Он овладел собой, сложил руки и повторил:
— Вы можете это сделать! Герцогиня, вы можете бросить дело, которое висит на волоске. Народ, который поклоняется вам и который на этих днях будет бороться за свободу во имя вас.
Она остановила его.
— Тише, тише, милый друг, — я знаю все, что вы можете сказать. Я совершенно не верю в победу этой так называемой монашеской революции. Но, не говоря об этом, этот народ будет искренно рад, если мы оставим его в покое с нашей свободой. Вы помните время арендаторских беспорядков? Как они ненавидели меня за то, что я хотела ввести просвещение, справедливость, благосостояние! Но я любила их мечтательною любовью, потому что видела в них близких к животным полубогов, статуи, уцелевшие от героических времен, строгие и бронзовые среди больших мирных животных, подле груд чеснока и олив, меж гигантских, пузатых глиняных кувшинов. На всей этой красоте я хотела воздвигнуть царство свободы. Теперь я отказываюсь и иду своим путем с одними статуями.
Она говорила все тише и при этом думала: «Что я говорю ему?» Она видела, как ясно его лицо, несмотря на разочарование, как оно сияет душевной чистотой, и чувствовала его непобедимость. Она невольно сделала плечом движение к стене; казалось, она ищет защиты у Паллады. Он хотел ответить ей; она попросила:
— Еще одно слово, чтобы вы поняли меня. Подумайте, сколько усилий и сколько денег потребовалось, чтобы вызвать у народа немножко жажды свободы. Оставим его, наконец, в покое, он не желает ничего лучшего. Мы оба, как и все — действительные поклонники свободы, в тягость людям. Мы посрамляем человечество и пожинаем вражду. Нам уступают, чтобы избавиться от нас, и такие события, рожденные досадой, страхом и злобой, мы называем борьбой за свободу.
Она замолчала. «У меня плохая роль, — думала она. — Он может смирить меня именем идеала, которому я поклонялась». И она неуверенно улыбнулась.
Сан-Бакко заговорил, наконец, без гнева, с той далекой от практической мудрости высоты, на которой протекала его жизнь.
— Вы ставите крест над всей моей жизнью.
— Нет! Потому что она прекрасна.
— Но вы не верите в ее цель…
Она протянула ему руку.
— Я не могу иначе.
Он взял ее руку и поцеловал.
— И, тем не менее, я остаюсь вашим, — сказал он.

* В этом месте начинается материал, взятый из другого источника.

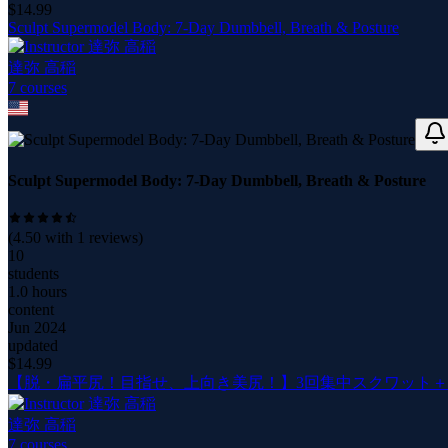
$
14.99
Sculpt Supermodel Body: 7-Day Dumbbell, Breath & Posture
達弥 高稲
7
course
s
Sculpt Supermodel Body: 7-Day Dumbbell, Breath & Posture
(
4.50
with
1
reviews)
10
students
1.0 hours
content
Jun 2024
updated
$
14.99
【脱・扁平尻！目指せ、上向き美尻！】3回集中スクワット＋
達弥 高稲
7
course
s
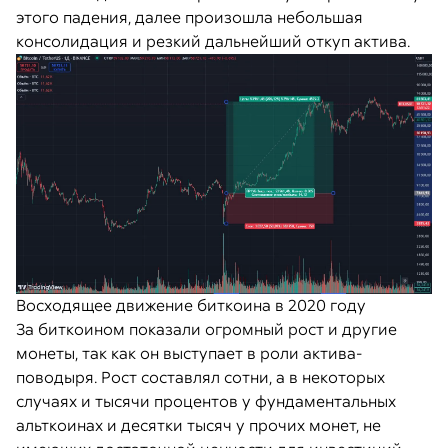
этого падения, далее произошла небольшая
консолидация и резкий дальнейший откуп актива.
Восходящее движение биткоина в 2020 году
За биткоином показали огромный рост и другие
монеты, так как он выступает в роли актива-
поводыря. Рост составлял сотни, а в некоторых
случаях и тысячи процентов у фундаментальных
альткоинах и десятки тысяч у прочих монет, не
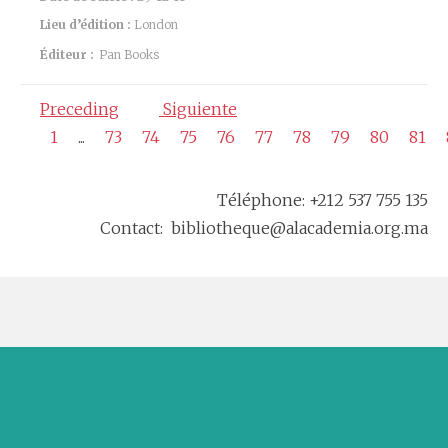
Lieu d’édition :
London
Éditeur :
Pan Books
Preceding
Siguiente
1
...
73
74
75
76
77
78
79
80
81
Téléphone: +212 537 755 135
Contact: bibliotheque@alacademia.org.ma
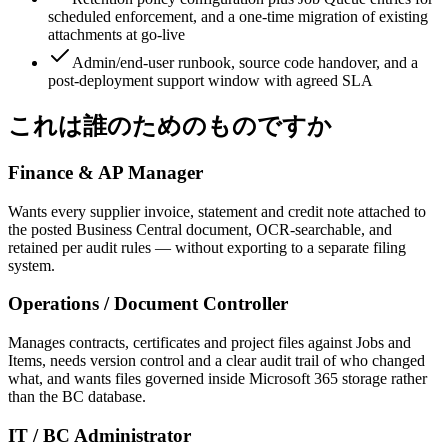
scheduled enforcement, and a one-time migration of existing
attachments at go-live
Admin/end-user runbook, source code handover, and a
post-deployment support window with agreed SLA
これは誰のためのものですか
Finance & AP Manager
Wants every supplier invoice, statement and credit note attached to
the posted Business Central document, OCR-searchable, and
retained per audit rules — without exporting to a separate filing
system.
Operations / Document Controller
Manages contracts, certificates and project files against Jobs and
Items, needs version control and a clear audit trail of who changed
what, and wants files governed inside Microsoft 365 storage rather
than the BC database.
IT / BC Administrator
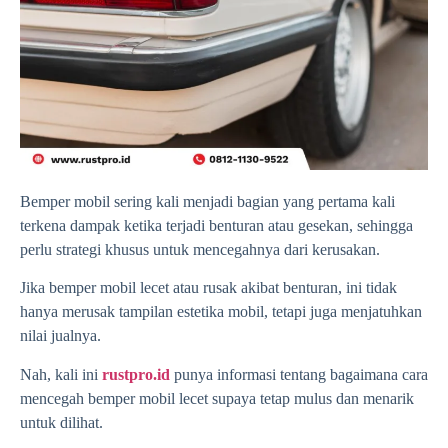
Bemper mobil sering kali menjadi bagian yang pertama kali
terkena dampak ketika terjadi benturan atau gesekan, sehingga
perlu strategi khusus untuk mencegahnya dari kerusakan.
Jika bemper mobil lecet atau rusak akibat benturan, ini tidak
hanya merusak tampilan estetika mobil, tetapi juga menjatuhkan
nilai jualnya.
Nah, kali ini
rustpro.id
punya informasi tentang bagaimana cara
mencegah bemper mobil lecet supaya tetap mulus dan menarik
untuk dilihat.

Вдруг он ударил себя по лбу.
— Но мы разговариваем! — воскликнул он. — Мы разъясняем друг другу свои мировоззрения, с гнусной газетой в руках, в которой какой-то негодяй осмеливается оскорблять вас, герцогиня! Вас! Вас!
Он взволновался, его бородка тряслась. Он забегал по комнате, закрывая себе уши и повторяя:
— Вас! Вас!
И останавливаясь:
— Ведь это невозможно! Мне кажется, я только теперь вижу, как это невероятно!
Воротник давил его; он пытался расширить его двумя пальцами. У него не хватало слов, наконец, он развернул Intransigeante и прочитал вслух статью, крича, запинаясь и захлебываясь.
— Добродушная женщина, строящая невинные козни для маленького переворота в своей совершенно неинтересной стране…
Сан-Бакко прервал себя и, возмущенный до слез, стал метать вокруг смелые, обвиняющие взгляды, как в парламенте, когда требовал к барьеру партии сытых. Его привыкший к команде голос оглушительно загремел:
— Да, это так! Мелочная зависть разъедает совершенно этих писак. Один из нас хочет быть гордым и сильным и бороться со злом: что изобретает писака, чтобы принизить стремящегося к высокому? Он называет его добродушным. Не очень хитрым, но зато добродушным. Как это естественно для него! Выслушаем этого умника до конца, тогда будет видно, за кем слово!